As it turns out, a number of other critical putts went Europe's way as they not only held onto the trophy with a match tie but won it outright.
It was pure sporting drama of the highest level and Justin Rose and Team Europe rose to the occasion.
No.3 - Welsh Rugby Union 6 Nations Grand Slam
As a child, the likelihood of Wales winning a Grand Slam was little more than that of Team GB winning an Olympic gymnastic team medal.
Then came 2005 and 2008. But after the heartbreak of a World Cup semi-final defeat to France last autumn, there were nerves about how the team would fare. They were dispelled when a last minute Leigh Halfpenny penalty beat the Irish in the opening match in Dublin. I remember punching the wooden table in Aberystwyth's Llew Du in delight when the ball went through the posts. Said hand was in much pain afterwards!
Then came a fast-improving England at Twickenham.

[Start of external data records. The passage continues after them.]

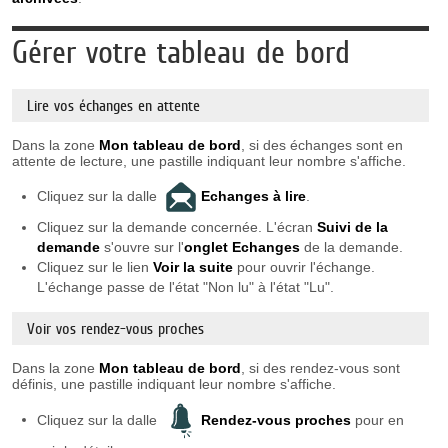
Gérer votre tableau de bord
Lire vos échanges en attente
Dans la zone
Mon tableau de bord
, si des échanges sont en
attente de lecture, une pastille indiquant leur nombre s'affiche.
Cliquez sur la dalle
Echanges à lire
.
Cliquez sur la demande concernée. L'écran
Suivi de la
demande
s'ouvre sur l'
onglet Echanges
de la demande.
Cliquez sur le lien
Voir la suite
pour ouvrir l'échange.
L'échange passe de l'état "Non lu" à l'état "Lu".
Voir vos rendez-vous proches
Dans la zone
Mon tableau de bord
, si des rendez-vous sont
définis, une pastille indiquant leur nombre s'affiche.
Cliquez sur la dalle
Rendez-vous proches
pour en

Only once since 1988 had Wales won at 'HQ' and that was in 2008. I was in Thailand at the time and didn't know the result until a day later after a long-distance call home from the banks of the River Kwai.
So I had NEVER seen Wales beat England at Twickenham - NEVER. So it was with utter joy and amongst many English supporting fans in Aberystwyth's Pier Snooker Club that I saw this hoodoo ended when Scott Williams broke a 12-12 deadlock with a sensational rip, kick through, run and score under the posts with just minutes to go.
The Grand Slam decider against France oddly does not register in my memory as vividly. It was the encounters against Ireland and England that stand out as Wales equalled the record of their heroes from the 1970s of a 3rd Grand Slam in 8 years.
No.2 - Katherine Copeland and Sophie Hosking (Women's Lightweight Double Sculls Gold)
This for me was pure magic.
There were greater rowing performances during the 2012 London Olympics and who can argue against Katherine Grainger's Golden performance after 4 consecutive Olympic Silver medals?
But for me, the sheer joy and amazement that was etched on Katherine Copeland's face as she and Hosking crossed the line gave me one of the images of the Olympics.
But it didn't end there! The wonderfully joyful and childlike response by Copeland afterwards where she exclaimed "we just won the Olympics!" was brilliant! Then there was the emotion of the medal ceremony when they both fought back the tears - demonstrating just how much it meant to them.
This one race epitomised in a team context everything that London 2012 and the Olympic spirit was all about.
No.1 - Jade Jones (Taekwondo Olympic Gold)
A surprise for most I'm sure, but if there was one moment in a wonderful Olympic year that stood head and shoulders above all else for this proud Welshman then it was this one.
What made Jade Jones' progress to her Taekwondo Olympic final extraordinary for me was that as she did so, I quickly came to be an expert and fan of a sport that I had hardly ever watched beforehand and of which I certainly had no knowledge.
It was late evening when the final came to pass and I went absolutely barmy as the seconds elapsed and at every scoring point made by the Welsh wonder.
When the Gold medal was won, our Jade gave that wonderful look of elation as she took off her protection head guard and flung it in the air. The commentary also added to my sense of utter jubilation - "You little beauty! And the teenage kicking superstar from North Wales is the Olympic Champion!"
Really, what could top that?!
What a year it has been. I don't think it could ever be topped but for whilst it lasted, I lapped it all up!